Give it time web developers will update their websites to higher resolution graphics to support 'retina' and it's still very early days yet.
I guess I just don't get it. My iPad has a retina display and websites look great with it. Why can't! Or doesn't, the MBP do the same thing?
Apple isn't the only manufacturer going to high definition/hi density screens. Things will move along nicely motivated by all the major manufacturers. Too many folks here are thinking only inside an Apple box. The web won't change for Apple Retina, but it will change because there are forces stronger than Apple that will drive the change. Apple is still one of the smallest computer manufacturers. A fact that gets lost inside Apple forums.
This isn't a question of format with regards to non-scalable formats. It's a matter of pixel density.For bigger images, most websites use bitmap images that are saved in the JPEG format. This format, compared to raw images or formats such as TIFF which weight in megabytes, reduces the size of the original image by downgrading its quality. This allows websites to serve webpages and images fastly (low latency is an important factor for web servers in order to serve pages in a descent time). So the question here would be whether the websites would sacrifice speed for quality in order to support retina or vice versa...
Just got my MBP-R base model, and got a welcome email from Apple. Most websites are not retina, I will post my impressions later. But just a quick screenshot that shows how not ready the world is for Retina right now. It is an email from Apple and they probably know I will probably be reading it on my new computer.
The fonts and reading experience are just stellar. I kinda feel really sad for my old computer which is sitting right next to my Retina right now, I downloaded Spotify and just played a song, and the song that played was "Pale Horse" by Smashing Pumpkins. I have never felt this emotional about upgradingMy old machine has been a great great machine.
More later.
If I'm not wrong, the highest resolution that the UI would scale up to is only 1920x1200 which is WUXGA. Meaning that anyone with a WUXGA screen (which has been extremely common for at least 5 years now) would see the same thing as you do.
It's not a retina problem and people have been seeing the same thing as you do for several years now.
If I'm not wrong, the highest resolution that the UI would scale up to is only 1920x1200 which is WUXGA. Meaning that anyone with a WUXGA screen (which has been extremely common for at least 5 years now) would see the same thing as you do.
It's not a retina problem and people have been seeing the same thing as you do for several years now.
Designing for a current statistic as opposed to designing for where technology is headed is a factor which separates good designers from bad designers.That's the point. Most aren't putting any effort because they know only the 0.1% of their visitors are on retina macbooks, in my opinion.
I would think otherwise. Because this is 2880x1800 scaled to a lower resolution, so images are not stacking up to quality of the screen. As for 1920x1200, a smaller res image would just look tiny at 100% scale, but not look messed up. My 2 cents.
I would think otherwise.

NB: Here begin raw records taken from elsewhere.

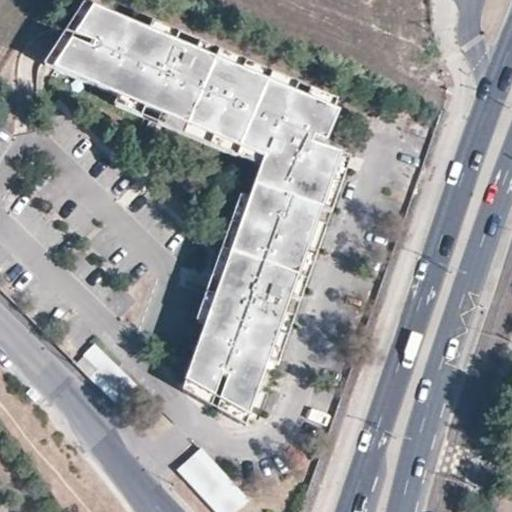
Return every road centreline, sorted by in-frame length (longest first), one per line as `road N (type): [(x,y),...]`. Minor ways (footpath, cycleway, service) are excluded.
road 1 (primary): [(499,85),(367,462),(357,511)]
road 2 (primary): [(401,511),(429,401),(511,165)]
road 3 (residential): [(0,324),(157,507)]
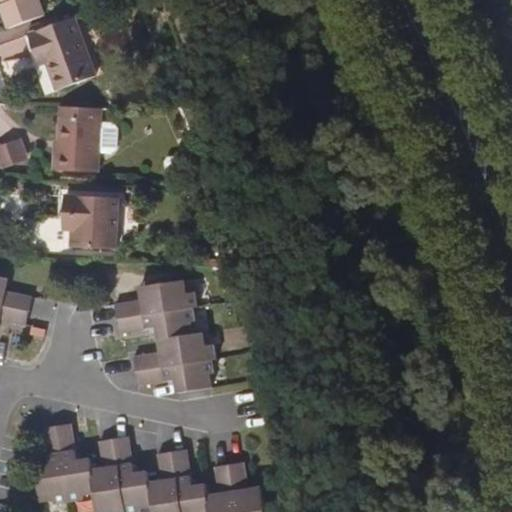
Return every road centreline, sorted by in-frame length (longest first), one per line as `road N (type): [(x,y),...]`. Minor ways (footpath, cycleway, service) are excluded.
road 1 (secondary): [(511,257),(400,0)]
road 2 (residential): [(64,390),(216,420)]
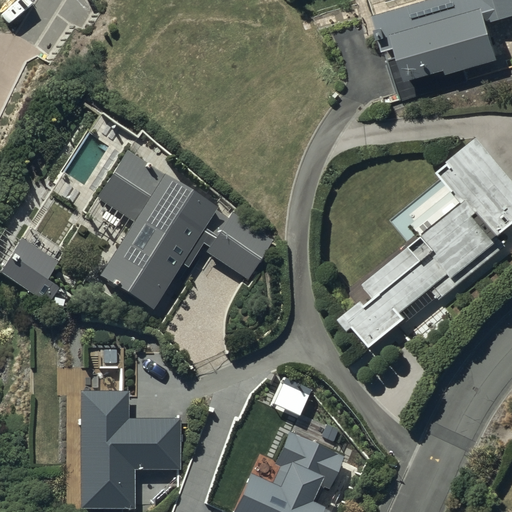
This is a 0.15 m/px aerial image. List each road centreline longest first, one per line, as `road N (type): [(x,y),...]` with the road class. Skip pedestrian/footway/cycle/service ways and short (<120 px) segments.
road 1 (residential): [(327,135),(291,250),(314,350),(429,484)]
road 2 (residential): [(429,484),(465,411),(511,350)]
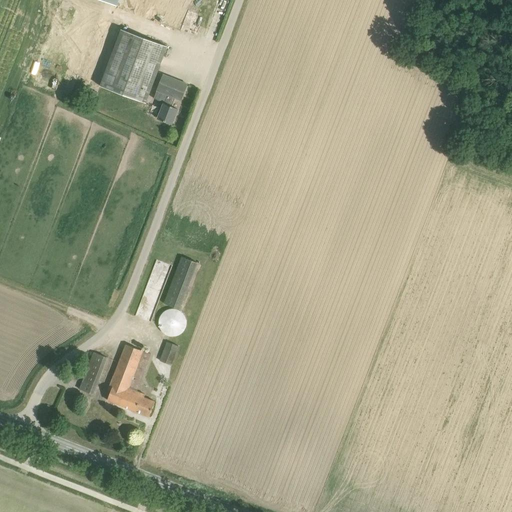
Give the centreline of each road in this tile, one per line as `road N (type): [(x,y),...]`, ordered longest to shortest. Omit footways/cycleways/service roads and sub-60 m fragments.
road 1 (unclassified): [(40,431),(38,402),(61,355),(99,330),(134,290),(241,0)]
road 2 (tertiary): [(242,511),(40,431)]
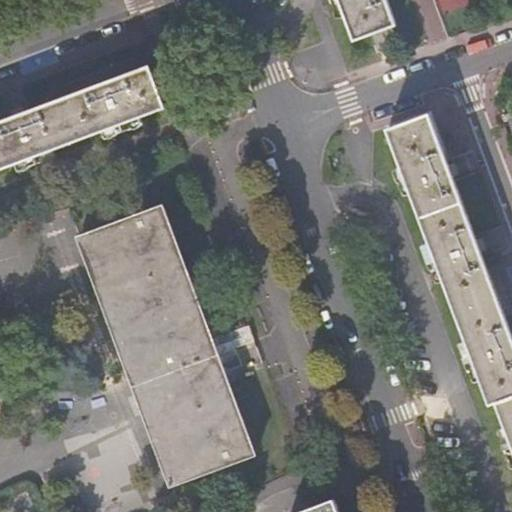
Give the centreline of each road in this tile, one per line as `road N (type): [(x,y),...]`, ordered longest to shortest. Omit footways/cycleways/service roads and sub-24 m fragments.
road 1 (residential): [(279,131),(419,511)]
road 2 (residential): [(453,69),(279,131)]
road 3 (residential): [(511,227),(453,69)]
road 4 (residential): [(133,0),(0,50)]
road 5 (residential): [(224,0),(279,131)]
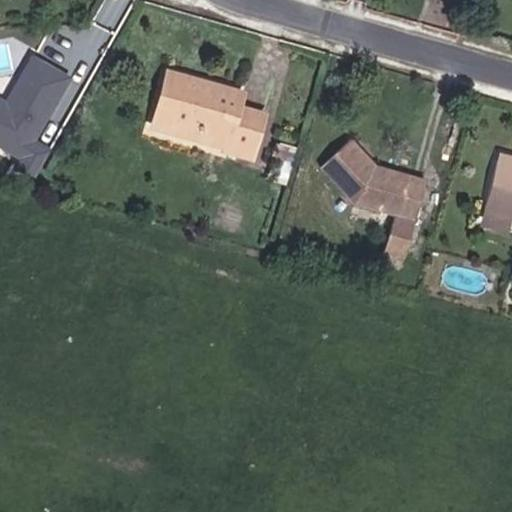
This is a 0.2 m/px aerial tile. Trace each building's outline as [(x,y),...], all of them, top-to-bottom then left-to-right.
[(49,122),(80,66),(45,47),(19,94),(0,83),(0,126),(35,146),(29,157),(50,163),(63,139),(41,127),(45,120),(49,122)] [(279,103),(252,96),(256,81),(186,59),(174,102),(183,106),(180,116),(213,127),(217,116),(243,125),(241,135),(239,139),(266,147),(279,103)] [(170,113),(180,116),(183,106),(174,102),(170,113)] [(213,127),(241,135),(243,125),(217,116),(213,127)] [(445,174),(388,155),(389,148),(385,146),(365,126),(336,154),(366,185),(415,199),(403,239),(423,246),(445,174)] [(511,142),(497,191),(511,195),(511,142)] [(445,174),(447,166),(389,148),(388,155),(445,174)]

Because this is 2880x1800 scaled to a lower resolution, so images are not stacking up to quality of the screen. As for 1920x1200, a smaller res image would just look tiny at 100% scale, but not look messed up. My 2 cents.
The biggest problem for web designers/developers is speed. Everyone strives to have the fastest possible load times. Google even has a guide on how to speed your load times. They even use load times as one of the metrics when deciding page rank.
The problem with bigger images is longer load times. All good designers optimize images specifically for the web so that the file size is as small as possible. Images like buttons and menus aren't the problem but photos can be a problem and if a site has many photos it's that much more of a problem. I don't see publishers scrambling to edit their pages just for rMBP users.
The scary thing is how I don't think the Internet is ever going to be ready. Unless I'm underestimating how feasible it is to code websites so it can swap between high-resolution and standard (72dpi) images based on display type.
Websites used to be coded to look best on 640x480 displays. When people started getting 800x600 or 1024x768, pictures were either tiny or blown up and pixellated. The web caught up, and it will again.
Right now, Retina is one high-priced model from one manufacturer. Within a few years it'll be standard on medium and higher laptops.
As far as I remember, 1280x960 / 1280x1024 has been pretty mainstream since 10 years ago, and 1280x800 is probably one of the lowest common resolutions left today. Don't see websites moving to that though.![]()
If you can't figure out how to serve alternate image content to retina viewers and avoid negatively impacting SEO, you're probably not a great web developer in the first place.How fast your web page loads is very key to SEO and I'm not going to sacrifice viewer base just so someone with a retina macbook will view it. Period.